Devant le texte et ces critiques concordantes, les associations, les syndicats, les mouvements politiques se demandent si l’on n’entre pas dans une période politique à risque : le vote montre en effet une alliance entre le parti au gouvernement, LR et le RN et une atteinte aux droits fondamentaux. Si, par ailleurs, l’État veut se soustraire aux grands principes définis dans les Conventions Internationales et dans la Constitution, en considérant qu’il peut passer outre, c’est qu’on assiste à une grave dérive autoritaire et anti démocratique, comme chez certains des voisins européens (la Hongrie, l’Italie et la Pologne avant les dernières élections…)
Le paradoxe de la situation est que nous qui voulons la fin de la Ve République, nous défendons le « bloc de constitutionnalité » de la Constitution de 1958. Il est composé de l’ensemble de normes juridiques à valeur constitutionnelle auquel se réfère le Conseil Constitutionnel (créé cette année là) pour exercer son contrôle. Outre le texte de la Constitution, il comprend, par exemple, la Déclaration des droits de l’homme et du citoyen de 1789, le préambule de la constitution de 1946 (rajouté en 1971) et la Charte de l’environnement. Le Conseil Constitutionnel s’est ainsi érigé en garant de l’État de droit.

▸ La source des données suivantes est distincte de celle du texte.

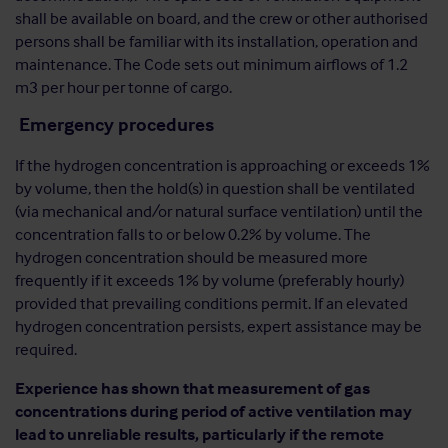
shall be available on board, and the crew or other authorised
persons shall be familiar with its installation, operation and
maintenance. The Code sets out minimum airflows of 1.2
m3 per hour per tonne of cargo.
Emergency procedures
If the hydrogen concentration is approaching or exceeds 1%
by volume, then the hold(s) in question shall be ventilated
(via mechanical and/or natural surface ventilation) until the
concentration falls to or below 0.2% by volume. The
hydrogen concentration should be measured more
frequently if it exceeds 1% by volume (preferably hourly)
provided that prevailing conditions permit. If an elevated
hydrogen concentration persists, expert assistance may be
required.
Experience has shown that measurement of gas
concentrations during period of active ventilation may
lead to unreliable results, particularly if the remote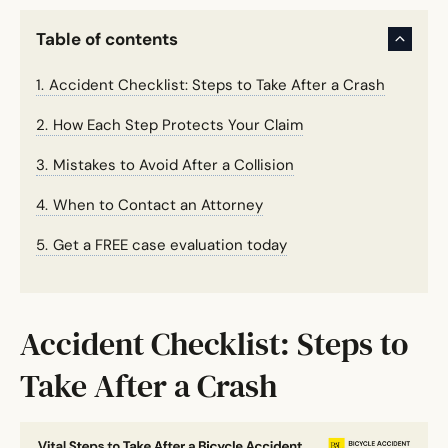
Table of contents
Accident Checklist: Steps to Take After a Crash
How Each Step Protects Your Claim
Mistakes to Avoid After a Collision
When to Contact an Attorney
Get a FREE case evaluation today
Accident Checklist: Steps to
Take After a Crash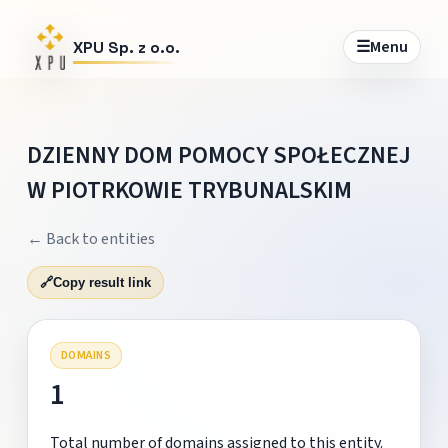
☰
Menu
XPU Sp. z o.o.
DZIENNY DOM POMOCY SPOŁECZNEJ
W PIOTRKOWIE TRYBUNALSKIM
← Back to entities
🔗
Copy result link
DOMAINS
1
Total number of domains assigned to this entity.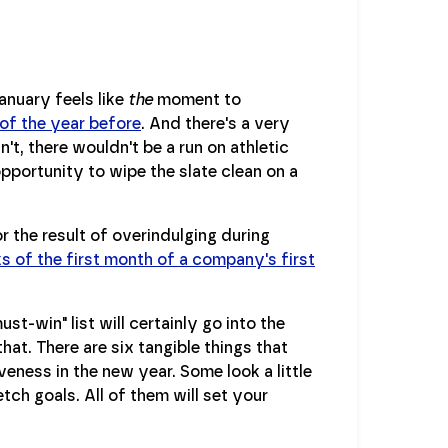
anuary feels like
the
moment to
 of the year before
. And there's a very
't, there wouldn't be a run on athletic
opportunity to wipe the slate clean on a
or the result of overindulging during
s of the first month of a company's first
t-win" list will certainly go into the
that. There are six tangible things that
eness in the new year. Some look a little
tch goals. All of them will set your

Nous ne pouvons nous passer du Conseil Constitutionnel, des différents tribunaux français, pas plus que le la Cour Européenne de justice ou du tribunal International de La Haye. Ils sont les garants que les atteintes aux droits fondamentaux seront défendus et punis. Mais c’est à nous de saisir ces tribunaux et de continuer les combats politiques.